About this exercise: Can you extract every line of the material below that contains the string "Республика"? Case counts when matching.

Records to process:
=-=-=-=-=

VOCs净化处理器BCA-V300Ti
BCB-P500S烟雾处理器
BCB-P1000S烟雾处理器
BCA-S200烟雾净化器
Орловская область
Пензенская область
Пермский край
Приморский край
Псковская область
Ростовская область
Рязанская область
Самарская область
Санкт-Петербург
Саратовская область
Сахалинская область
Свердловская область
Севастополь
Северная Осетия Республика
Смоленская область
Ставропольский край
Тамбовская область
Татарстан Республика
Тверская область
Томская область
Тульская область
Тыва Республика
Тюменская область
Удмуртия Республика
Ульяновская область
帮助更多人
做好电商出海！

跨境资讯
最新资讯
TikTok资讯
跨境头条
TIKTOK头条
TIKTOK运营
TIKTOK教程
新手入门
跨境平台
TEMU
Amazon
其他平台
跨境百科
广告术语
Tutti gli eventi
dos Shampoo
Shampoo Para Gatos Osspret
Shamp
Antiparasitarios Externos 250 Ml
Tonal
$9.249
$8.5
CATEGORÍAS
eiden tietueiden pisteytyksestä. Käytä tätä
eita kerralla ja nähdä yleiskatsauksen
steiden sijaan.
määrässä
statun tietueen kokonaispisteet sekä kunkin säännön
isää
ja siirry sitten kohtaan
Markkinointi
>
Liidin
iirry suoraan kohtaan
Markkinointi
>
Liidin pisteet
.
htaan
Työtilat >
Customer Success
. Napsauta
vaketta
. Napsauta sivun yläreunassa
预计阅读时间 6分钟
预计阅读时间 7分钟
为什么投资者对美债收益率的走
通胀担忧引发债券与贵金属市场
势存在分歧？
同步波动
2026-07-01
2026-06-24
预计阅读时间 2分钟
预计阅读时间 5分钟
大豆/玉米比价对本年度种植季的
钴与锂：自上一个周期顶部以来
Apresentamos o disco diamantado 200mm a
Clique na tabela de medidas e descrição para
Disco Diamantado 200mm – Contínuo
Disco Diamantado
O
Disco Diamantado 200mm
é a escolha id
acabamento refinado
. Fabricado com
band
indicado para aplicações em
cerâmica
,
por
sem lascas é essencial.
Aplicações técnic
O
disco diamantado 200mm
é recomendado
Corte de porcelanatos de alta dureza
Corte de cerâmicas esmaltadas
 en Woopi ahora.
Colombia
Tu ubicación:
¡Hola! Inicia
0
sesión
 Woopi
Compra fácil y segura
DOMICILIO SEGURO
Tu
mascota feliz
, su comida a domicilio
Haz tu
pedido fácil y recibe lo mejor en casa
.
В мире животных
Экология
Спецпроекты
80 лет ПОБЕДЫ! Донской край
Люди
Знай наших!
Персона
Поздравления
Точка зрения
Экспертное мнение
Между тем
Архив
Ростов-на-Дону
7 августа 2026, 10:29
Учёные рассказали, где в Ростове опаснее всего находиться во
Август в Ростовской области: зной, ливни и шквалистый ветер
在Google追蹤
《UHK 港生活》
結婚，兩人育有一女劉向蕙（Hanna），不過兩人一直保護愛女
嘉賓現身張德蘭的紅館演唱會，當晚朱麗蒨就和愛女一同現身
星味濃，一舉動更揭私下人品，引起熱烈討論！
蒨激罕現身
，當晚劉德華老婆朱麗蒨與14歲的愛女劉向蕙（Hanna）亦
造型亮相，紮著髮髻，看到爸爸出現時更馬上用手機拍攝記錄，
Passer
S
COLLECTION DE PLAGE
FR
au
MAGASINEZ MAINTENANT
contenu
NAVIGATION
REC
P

=-=-=-=-=

Result of this task:
Северная Осетия Республика
Татарстан Республика
Тыва Республика
Удмуртия Республика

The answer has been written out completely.